* _Exercise objective_
Return the run of lines below that opens with the line containing "index mcp: (182, 142)" and closes with the line containing "ring dip: (144, 196)", keeping each one exact.

_____

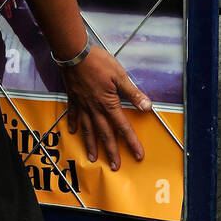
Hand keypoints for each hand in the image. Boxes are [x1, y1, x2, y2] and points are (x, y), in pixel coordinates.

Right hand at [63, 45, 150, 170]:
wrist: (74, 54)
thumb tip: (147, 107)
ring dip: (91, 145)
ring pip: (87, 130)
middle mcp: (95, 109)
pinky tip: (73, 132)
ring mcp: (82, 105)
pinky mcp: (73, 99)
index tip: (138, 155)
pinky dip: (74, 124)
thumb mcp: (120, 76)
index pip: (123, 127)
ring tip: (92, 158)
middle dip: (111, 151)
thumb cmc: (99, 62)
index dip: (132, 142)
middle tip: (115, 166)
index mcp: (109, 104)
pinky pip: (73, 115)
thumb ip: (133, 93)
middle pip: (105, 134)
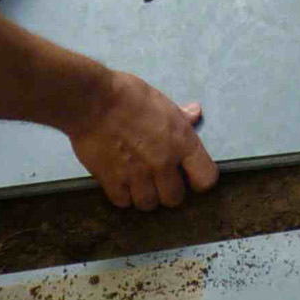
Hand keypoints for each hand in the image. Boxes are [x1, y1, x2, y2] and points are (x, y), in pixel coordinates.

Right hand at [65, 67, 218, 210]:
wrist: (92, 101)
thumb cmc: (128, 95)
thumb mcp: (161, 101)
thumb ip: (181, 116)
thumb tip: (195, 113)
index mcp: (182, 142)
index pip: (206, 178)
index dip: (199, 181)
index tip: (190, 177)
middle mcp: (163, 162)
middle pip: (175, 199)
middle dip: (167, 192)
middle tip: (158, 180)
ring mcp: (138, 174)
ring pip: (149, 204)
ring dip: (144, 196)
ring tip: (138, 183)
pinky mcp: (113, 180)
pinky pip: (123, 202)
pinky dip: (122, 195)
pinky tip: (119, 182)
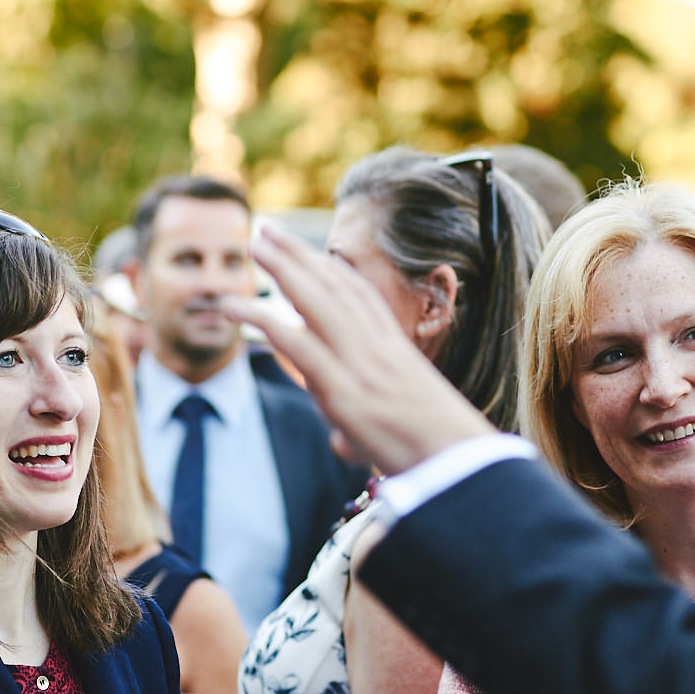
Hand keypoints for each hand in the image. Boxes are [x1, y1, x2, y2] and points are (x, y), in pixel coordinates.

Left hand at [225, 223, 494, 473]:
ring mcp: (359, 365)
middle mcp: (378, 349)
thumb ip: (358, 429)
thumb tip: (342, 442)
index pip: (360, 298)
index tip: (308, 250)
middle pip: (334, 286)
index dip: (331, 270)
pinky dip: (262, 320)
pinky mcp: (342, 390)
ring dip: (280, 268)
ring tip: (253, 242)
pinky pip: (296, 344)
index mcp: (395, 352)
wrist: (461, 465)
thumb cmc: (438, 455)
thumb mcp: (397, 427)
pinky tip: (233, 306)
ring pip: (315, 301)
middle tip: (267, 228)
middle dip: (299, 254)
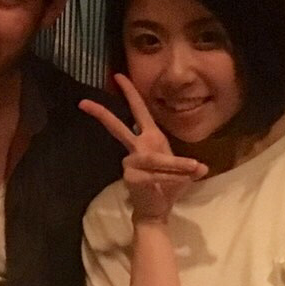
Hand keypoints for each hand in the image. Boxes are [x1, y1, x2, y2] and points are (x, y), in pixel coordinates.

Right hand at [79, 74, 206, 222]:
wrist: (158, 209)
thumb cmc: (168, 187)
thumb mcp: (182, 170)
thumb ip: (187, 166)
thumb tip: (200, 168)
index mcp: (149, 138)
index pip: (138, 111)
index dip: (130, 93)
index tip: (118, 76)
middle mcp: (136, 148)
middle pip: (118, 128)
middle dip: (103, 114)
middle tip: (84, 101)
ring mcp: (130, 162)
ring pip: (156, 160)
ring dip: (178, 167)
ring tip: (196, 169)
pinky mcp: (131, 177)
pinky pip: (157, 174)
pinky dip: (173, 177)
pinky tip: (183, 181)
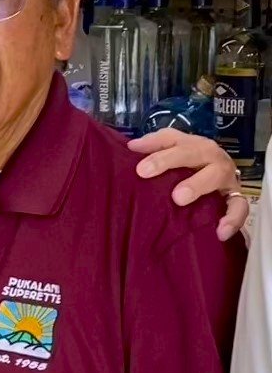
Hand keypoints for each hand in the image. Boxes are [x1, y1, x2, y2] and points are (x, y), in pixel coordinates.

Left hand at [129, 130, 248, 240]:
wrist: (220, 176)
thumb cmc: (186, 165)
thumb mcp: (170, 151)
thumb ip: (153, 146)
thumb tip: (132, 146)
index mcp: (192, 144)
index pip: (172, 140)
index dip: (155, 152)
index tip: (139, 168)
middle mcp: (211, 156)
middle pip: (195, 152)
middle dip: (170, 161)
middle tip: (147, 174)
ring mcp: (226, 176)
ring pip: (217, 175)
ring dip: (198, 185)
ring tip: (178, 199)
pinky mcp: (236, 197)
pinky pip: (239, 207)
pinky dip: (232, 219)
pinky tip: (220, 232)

_____

* _Answer below_
index mcp: (182, 142)
index pip: (206, 178)
index dip: (199, 181)
index tip: (190, 177)
middle mcp: (163, 162)
middle pip: (175, 199)
middle dip: (167, 192)
middle tip: (158, 180)
ring mcp: (138, 174)
ring pip: (149, 204)
ring dip: (144, 196)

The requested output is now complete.